Enquanto a ala conservadora da Igreja dá suporte ao discurso neoinquisitorial atualmente disseminado no mundo cristão real e virtual, um dado da Pesquisa Nacional de Aborto feita pela Universidade de Brasília salta aos olhos. “A maioria dos abortos foi feita por católicas, seguidas de protestantes e evangélicas, e, finalmente, por mulheres de outras religiões ou sem religião”, descreve o estudo, ao expor a hipocrisia reinante. A antropóloga Débora Diniz, coordenadora da pesquisa, lembra que em um debate sério, tratando-se de um país laico, o aborto deveria ser tratado como uma questão de saúde e direitos humanos – exatamente como o ministro da Saúde, José Gomes Temporão, tem se posicionado.

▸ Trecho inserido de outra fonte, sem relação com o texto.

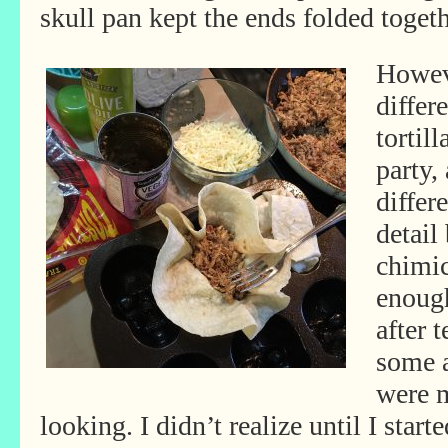
skull pan kept the ends folded toget
Howeve
differ
tortil
party,
differ
detail
chimic
enough
after 
some a
were 
looking. I didn’t realize until I sta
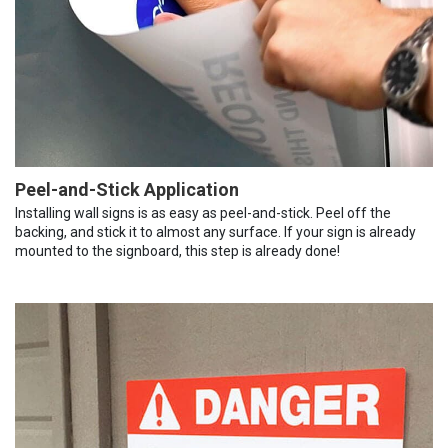
Peel-and-Stick Application
Installing wall signs is as easy as peel-and-stick. Peel off the
backing, and stick it to almost any surface. If your sign is already
mounted to the signboard, this step is already done!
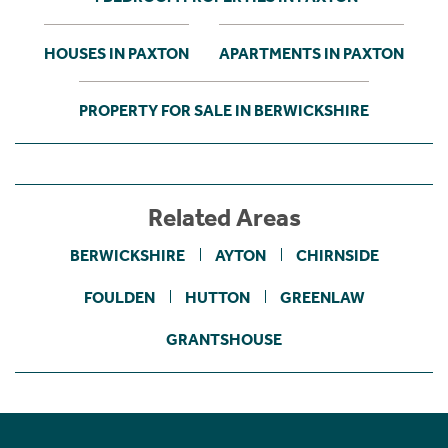
HOUSES IN PAXTON
APARTMENTS IN PAXTON
PROPERTY FOR SALE IN BERWICKSHIRE
Related Areas
BERWICKSHIRE
AYTON
CHIRNSIDE
FOULDEN
HUTTON
GREENLAW
GRANTSHOUSE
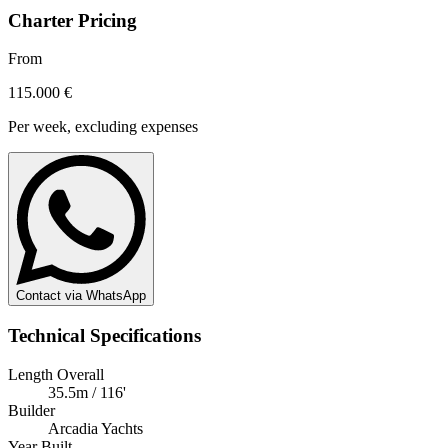
Charter Pricing
From
115.000 €
Per week, excluding expenses
Contact via WhatsApp
Technical Specifications
Length Overall
35.5m / 116'
Builder
Arcadia Yachts
Year Built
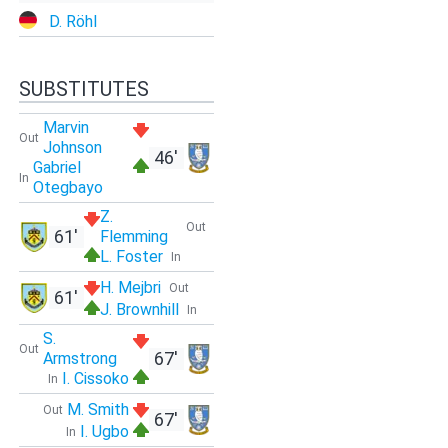
D. Röhl
SUBSTITUTES
Marvin
Out
Johnson
46'
Gabriel
In
Otegbayo
Z.
Out
61'
Flemming
L. Foster
In
H. Mejbri
Out
61'
J. Brownhill
In
S.
Out
67'
Armstrong
I. Cissoko
In
M. Smith
Out
67'
I. Ugbo
In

“É preciso reconhecer que as mulheres, religiosas ou não, fazem aborto. E, dada nossa lei penal, fazem em condições ilegais e inseguras. Ficam doentes e são internadas para finalizar o aborto. Morrem em situações-limite pelos riscos que experimentam”, alerta a antropóloga, que lamenta que o tema tenha sido colocado no centro das eleições. “O aborto é um dentre os temas que os candidatos à Presidência da República devem discutir e apresentar propostas. Jamais o que determinará as eleições. Infelizmente, foi lançado na campanha como moeda de troca pelo apoio entre comunidades religiosas. Posicionar-se ‘contra o aborto’ passou a ser um passe de confiança na plataforma política do candidato, o que deve ser considerado um absurdo para a democracia.”

Serra tem razões pessoais para deixar de apelar à condenação do aborto como arma eleitoral. Em 1998, quando ministro da Saúde, foi ele quem assinou a norma que dava orientações sobre como o centro de saúde deveria proceder no atendimento ao aborto para vítimas de violência sexual, previsto na lei. Tecnicamente, o procedimento foi correto, mas Serra foi alvo de condenação pública pela CNBB, que pediu revogação imediata da norma. Para quem sentiu na pele a pressão da Igreja, é no mínimo manifestação de oportunismo recorrer a tais expedientes. Parece, porém, que a questão ética não incomoda o candidato tucano.